Page extract:
Throughout its Orthodox history, Brittany produced dozens of saints: men and women, ascetics, abbots, missionaries, bishops, martyrs, kings and queens, who lived both on mainland Brittany and on small offshore islands. Many of its saints came to this region from elsewhere (mainly from the British Isles and Ireland), but this region also produced a host of its own saints once it had been evangelized. Throughout its history, numerous churches and monasteries were founded in Brittany, some of which still survive. Lives of most of the Breton saints were either lost or rewritten by Catholics in the late medieval period, so, now we only have basic information on them, in addition to ancient traditions, folklore and modern archeological evidence. There are numerous churches dedicated to Breton saints across the Celtic world, there are hundreds of statues to these holy men and women in this Catholic region of Brittany, countless towns and villages and other geographical sites bear their names, and sometimes their holy relics, wells and original cell-chapels still exist.
The earliest Celtic name of Brittany is Armorica, but the British colonizers gave it the name Brittany, that is, “Lesser Britain”, while they called the island from where they had sailed “Great (in the sense “greater”) Britain”. Britons had an enormous influence on the culture and development of Brittany, especially its western part, giving it even its own – Breton – language. Those British settlers who came from the now English district of Devon (the early Celtic kingdom of Dumnonia) founded the Celtic kingdom (later region) of Domnonia on the north coast of Brittany (the modern French name: Domnonee). Likewise, an area of southwestern Brittany near Quimper was called Cornouaille, after the Celtic region of Cornwall. St. Samson, a native of Wales, is considered to be one of the chief enlighteners of Brittany. Let us recall his Life.

Source material:
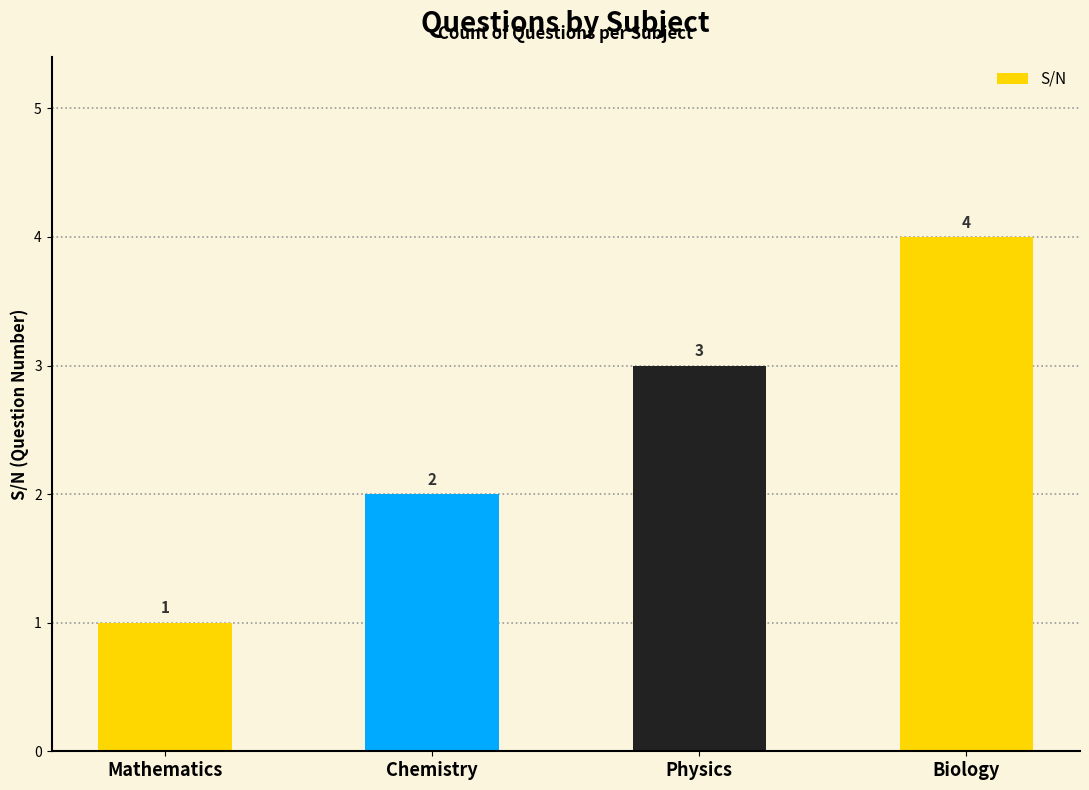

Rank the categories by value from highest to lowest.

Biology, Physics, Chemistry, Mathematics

Explore the material:
(A) Reproduce the part of the passage on Brittany's saints that opens with the words containing "The earliest Celtic" and closes with "recall his Life.".
(B) Answer these questions using the passage on Brittany's saints:
(i) Mainly from which places did many of Brittany's saints come?
(ii) What is the earliest Celtic name of Brittany?
(iii) Of which country was St. Samson a native?
The listing has no connection to the passage on Brittany's saints.

Responses to the tasks:
(A)
The earliest Celtic name of Brittany is Armorica, but the British colonizers gave it the name Brittany, that is, “Lesser Britain”, while they called the island from where they had sailed “Great (in the sense “greater”) Britain”. Britons had an enormous influence on the culture and development of Brittany, especially its western part, giving it even its own – Breton – language. Those British settlers who came from the now English district of Devon (the early Celtic kingdom of Dumnonia) founded the Celtic kingdom (later region) of Domnonia on the north coast of Brittany (the modern French name: Domnonee). Likewise, an area of southwestern Brittany near Quimper was called Cornouaille, after the Celtic region of Cornwall. St. Samson, a native of Wales, is considered to be one of the chief enlighteners of Brittany. Let us recall his Life.

(B)
(i) The British Isles and Ireland.
(ii) Armorica.
(iii) Wales.